Compassion for these communities and Kashmiri pride drive ecologists, hydrologists, and lawyers alike to educate foreigners and locals on the impending instability facing the aquatic environments.

In 2007, Wetlands International South Asia brought together environmental scholars from Kashmir to write the Comprehensive Management Action Plan for Wular due to its diminishing water quality and reduction in size. The lake is a site of extreme importance for biodiversity and avian migration as well as a support system for over 10,000 households.

Yet the sloth-like pace of conservation efforts, which only began in 2011, has scholars questioning the true motives of the authorities.

“None of the authorities who support the lake actually come down to the lake. No one supports you. It’s a real challenge." Masoodi said.

Not only do untreated sewage and chemical pollutants in the lakes and rivers create stress, but so do invasive weeds as they establish colonies within Kashmir’s water systems.

Masoodi focuses on one particularly noxious weed called Alternanthera philoxeroides, more commonly known as alligator weed. Alligator weed was first noted in Wular Lake only five years ago, but it is rapidly spreading.

As a floating weed it is easy for boats to accidentally brush past and break off bits of the plant. A broken fragment of the plant can regenerate elsewhere on the lake and form the beginnings of another patch.

“If we delay the management of the weed, say five years down the line, then it will be impossible to eradicate and the cost will go up exponentially,” said Dr. Masoodi.

Masoodi has requested conversations with the chief minister of Kashmir and heads of the water authorities, but to little avail.
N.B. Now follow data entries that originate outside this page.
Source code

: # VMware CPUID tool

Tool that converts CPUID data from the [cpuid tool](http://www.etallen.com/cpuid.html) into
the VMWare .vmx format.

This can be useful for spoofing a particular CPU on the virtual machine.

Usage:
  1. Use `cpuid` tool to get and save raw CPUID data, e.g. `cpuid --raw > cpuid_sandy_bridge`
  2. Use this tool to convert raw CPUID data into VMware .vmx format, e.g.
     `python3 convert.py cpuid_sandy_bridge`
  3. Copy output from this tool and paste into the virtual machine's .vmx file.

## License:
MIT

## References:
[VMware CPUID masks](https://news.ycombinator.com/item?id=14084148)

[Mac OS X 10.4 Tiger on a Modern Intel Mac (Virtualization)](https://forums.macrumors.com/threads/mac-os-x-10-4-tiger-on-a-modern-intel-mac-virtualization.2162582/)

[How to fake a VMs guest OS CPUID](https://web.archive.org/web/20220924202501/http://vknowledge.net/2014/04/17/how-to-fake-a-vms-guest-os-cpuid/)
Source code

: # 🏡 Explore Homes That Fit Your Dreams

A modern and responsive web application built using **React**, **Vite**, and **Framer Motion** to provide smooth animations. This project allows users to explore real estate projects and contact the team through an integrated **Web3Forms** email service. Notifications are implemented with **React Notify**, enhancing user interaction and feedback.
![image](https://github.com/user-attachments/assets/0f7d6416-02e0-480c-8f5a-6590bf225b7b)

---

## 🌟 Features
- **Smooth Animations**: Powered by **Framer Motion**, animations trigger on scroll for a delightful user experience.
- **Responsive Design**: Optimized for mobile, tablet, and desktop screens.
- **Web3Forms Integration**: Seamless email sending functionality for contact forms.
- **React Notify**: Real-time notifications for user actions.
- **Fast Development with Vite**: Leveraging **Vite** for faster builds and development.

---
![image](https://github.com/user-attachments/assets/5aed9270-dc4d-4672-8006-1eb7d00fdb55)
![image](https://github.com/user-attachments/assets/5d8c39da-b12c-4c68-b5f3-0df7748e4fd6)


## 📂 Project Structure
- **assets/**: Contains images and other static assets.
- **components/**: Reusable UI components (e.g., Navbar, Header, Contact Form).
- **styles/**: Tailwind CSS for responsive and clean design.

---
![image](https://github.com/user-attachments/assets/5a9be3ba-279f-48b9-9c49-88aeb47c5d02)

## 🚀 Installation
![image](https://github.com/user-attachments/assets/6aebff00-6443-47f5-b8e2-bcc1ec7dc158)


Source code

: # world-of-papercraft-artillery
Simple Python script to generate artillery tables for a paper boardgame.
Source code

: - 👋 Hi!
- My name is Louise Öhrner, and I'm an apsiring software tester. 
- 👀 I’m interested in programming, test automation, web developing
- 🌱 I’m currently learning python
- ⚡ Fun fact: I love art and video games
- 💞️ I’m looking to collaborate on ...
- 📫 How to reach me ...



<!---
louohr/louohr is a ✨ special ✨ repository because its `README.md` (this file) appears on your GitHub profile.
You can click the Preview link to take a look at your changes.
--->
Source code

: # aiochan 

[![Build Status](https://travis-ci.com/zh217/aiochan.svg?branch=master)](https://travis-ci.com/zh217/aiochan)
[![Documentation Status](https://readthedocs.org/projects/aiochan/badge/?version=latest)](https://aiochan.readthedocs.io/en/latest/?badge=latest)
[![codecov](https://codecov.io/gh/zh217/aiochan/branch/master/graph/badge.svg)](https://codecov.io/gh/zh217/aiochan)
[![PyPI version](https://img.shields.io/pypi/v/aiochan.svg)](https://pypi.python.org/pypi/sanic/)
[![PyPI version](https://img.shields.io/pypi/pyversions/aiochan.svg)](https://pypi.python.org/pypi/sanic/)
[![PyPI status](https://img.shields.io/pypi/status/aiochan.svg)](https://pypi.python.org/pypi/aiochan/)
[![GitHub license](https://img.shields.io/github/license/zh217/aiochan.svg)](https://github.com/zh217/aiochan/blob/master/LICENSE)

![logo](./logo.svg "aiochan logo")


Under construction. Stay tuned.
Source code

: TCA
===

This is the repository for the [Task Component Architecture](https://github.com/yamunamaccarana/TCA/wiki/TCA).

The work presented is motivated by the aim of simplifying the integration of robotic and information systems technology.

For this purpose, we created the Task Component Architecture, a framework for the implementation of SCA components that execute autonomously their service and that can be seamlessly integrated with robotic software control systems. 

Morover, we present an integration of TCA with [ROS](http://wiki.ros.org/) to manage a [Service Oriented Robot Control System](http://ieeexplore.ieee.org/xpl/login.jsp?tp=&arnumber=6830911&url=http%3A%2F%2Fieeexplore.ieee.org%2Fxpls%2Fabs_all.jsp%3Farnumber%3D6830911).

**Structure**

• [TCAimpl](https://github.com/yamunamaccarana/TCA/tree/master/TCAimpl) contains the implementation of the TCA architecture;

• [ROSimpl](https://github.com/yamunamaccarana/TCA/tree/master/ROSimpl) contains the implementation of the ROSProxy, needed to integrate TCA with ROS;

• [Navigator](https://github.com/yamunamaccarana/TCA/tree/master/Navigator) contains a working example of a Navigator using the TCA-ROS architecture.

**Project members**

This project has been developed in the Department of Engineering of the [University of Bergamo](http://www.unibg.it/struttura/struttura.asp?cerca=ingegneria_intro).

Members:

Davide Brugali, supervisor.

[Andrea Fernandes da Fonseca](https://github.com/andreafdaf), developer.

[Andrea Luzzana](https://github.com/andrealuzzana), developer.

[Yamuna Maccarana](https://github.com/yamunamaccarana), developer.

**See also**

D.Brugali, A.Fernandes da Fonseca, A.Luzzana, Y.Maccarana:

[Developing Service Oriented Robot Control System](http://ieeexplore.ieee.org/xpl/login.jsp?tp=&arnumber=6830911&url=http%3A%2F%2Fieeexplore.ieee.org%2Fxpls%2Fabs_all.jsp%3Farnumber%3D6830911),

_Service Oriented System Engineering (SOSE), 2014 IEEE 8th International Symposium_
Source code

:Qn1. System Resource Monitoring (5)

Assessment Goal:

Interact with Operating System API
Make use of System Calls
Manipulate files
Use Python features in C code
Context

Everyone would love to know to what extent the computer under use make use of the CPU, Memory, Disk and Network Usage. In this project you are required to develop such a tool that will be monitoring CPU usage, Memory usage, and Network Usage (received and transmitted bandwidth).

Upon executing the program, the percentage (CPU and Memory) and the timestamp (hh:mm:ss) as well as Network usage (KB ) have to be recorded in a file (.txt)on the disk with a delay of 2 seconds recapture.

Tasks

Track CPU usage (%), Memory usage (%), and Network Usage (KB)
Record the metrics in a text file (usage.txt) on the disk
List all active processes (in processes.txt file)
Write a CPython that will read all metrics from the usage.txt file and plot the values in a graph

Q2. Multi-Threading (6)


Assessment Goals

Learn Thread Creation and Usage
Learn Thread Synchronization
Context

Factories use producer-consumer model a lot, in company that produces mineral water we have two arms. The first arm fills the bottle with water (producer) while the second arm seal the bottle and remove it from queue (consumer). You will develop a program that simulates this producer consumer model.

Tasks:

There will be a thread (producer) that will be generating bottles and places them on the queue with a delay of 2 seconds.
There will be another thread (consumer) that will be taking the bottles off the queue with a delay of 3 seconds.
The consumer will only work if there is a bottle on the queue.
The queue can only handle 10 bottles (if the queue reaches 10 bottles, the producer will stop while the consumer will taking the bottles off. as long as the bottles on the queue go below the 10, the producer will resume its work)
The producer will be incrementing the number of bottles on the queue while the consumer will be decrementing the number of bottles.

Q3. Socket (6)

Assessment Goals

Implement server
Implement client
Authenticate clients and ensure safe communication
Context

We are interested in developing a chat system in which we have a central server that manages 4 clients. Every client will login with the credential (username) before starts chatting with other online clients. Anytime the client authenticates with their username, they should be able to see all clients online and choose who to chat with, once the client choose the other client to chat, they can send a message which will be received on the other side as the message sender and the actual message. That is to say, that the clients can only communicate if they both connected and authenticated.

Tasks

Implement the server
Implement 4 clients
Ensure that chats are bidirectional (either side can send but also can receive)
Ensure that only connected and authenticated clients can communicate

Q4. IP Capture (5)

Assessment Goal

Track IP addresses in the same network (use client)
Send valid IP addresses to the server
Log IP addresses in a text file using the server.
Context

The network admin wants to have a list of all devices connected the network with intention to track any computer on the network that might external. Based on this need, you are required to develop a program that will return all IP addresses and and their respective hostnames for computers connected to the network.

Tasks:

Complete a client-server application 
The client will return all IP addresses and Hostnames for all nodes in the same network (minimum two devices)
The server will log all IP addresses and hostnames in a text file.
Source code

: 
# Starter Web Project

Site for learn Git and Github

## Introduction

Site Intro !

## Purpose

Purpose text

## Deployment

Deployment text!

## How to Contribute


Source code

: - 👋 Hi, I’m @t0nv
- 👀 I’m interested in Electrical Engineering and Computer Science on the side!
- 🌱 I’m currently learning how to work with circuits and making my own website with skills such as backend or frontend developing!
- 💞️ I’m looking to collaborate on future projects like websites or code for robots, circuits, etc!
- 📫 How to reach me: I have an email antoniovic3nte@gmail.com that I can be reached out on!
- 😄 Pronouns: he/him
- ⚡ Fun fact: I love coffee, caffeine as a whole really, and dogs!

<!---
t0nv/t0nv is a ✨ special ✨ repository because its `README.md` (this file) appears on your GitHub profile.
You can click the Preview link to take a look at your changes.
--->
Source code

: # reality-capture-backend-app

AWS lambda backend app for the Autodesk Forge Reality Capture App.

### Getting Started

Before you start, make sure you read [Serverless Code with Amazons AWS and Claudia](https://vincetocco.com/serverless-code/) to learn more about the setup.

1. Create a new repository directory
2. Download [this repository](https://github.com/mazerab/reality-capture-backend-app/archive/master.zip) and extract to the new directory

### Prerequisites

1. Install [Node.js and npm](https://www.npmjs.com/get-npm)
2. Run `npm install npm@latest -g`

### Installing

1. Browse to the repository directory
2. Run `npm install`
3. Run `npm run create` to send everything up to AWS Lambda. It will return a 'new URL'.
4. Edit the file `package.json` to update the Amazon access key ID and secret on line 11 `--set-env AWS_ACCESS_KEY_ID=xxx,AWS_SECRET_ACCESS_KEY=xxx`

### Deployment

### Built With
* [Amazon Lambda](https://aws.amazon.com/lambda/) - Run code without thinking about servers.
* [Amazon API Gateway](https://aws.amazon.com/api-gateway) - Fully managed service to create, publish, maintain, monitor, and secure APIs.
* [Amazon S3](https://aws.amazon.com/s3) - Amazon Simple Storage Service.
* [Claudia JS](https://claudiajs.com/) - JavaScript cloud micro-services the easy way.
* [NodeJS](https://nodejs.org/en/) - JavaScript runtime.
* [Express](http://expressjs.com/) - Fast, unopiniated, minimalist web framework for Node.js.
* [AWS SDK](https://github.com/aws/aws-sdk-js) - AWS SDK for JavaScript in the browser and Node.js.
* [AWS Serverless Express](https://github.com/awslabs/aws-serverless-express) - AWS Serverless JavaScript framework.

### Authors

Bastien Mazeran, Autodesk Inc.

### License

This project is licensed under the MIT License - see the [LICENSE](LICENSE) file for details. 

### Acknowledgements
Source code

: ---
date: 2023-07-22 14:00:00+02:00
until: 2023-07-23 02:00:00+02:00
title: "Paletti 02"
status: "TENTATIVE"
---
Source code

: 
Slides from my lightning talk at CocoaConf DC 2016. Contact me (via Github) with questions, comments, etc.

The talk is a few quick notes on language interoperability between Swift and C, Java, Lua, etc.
Although more than 380 crore rupees ($60 million) has been allocated to the management of Wular, large conservation efforts are nowhere to be seen. In early June 2014, the Jammu and Kashmir High Court commissioned a report from the Wular Conservation and Management Agency after an NGO in Kashmir reported that funds were mismanaged.

“Policy is being made in the four walls of the secretariat, but policy cannot be made this way,” said Nadeem Qadri, an environmental lawyer in Srinagar.

As the president of his own environmental NGO, Qadri criticizes the government corruption. The taxpayers should know how their money is being spent, he says, but the authorities are rarely questioned.

Kak stresses the importance of public awareness about the various plant species that threaten the lake’s existence.

“I publish as many articles as I can in the local papers because it is the general public who needs to know how to recognize the weed, not just the scholarly community,” he said.

Both Kak and Masoodi want to get the local populations involved in management of the weeds and the lakes to provide a steady income—and to quell further damage to the once pristine water bodies in Kashmir.

“I am trying to convince the local authorities that if there is a small patch (of alligator weed), we can bring the local men with their boats and pay them to take it out and dump it safely,” Masoodi said. “But we have to start now.”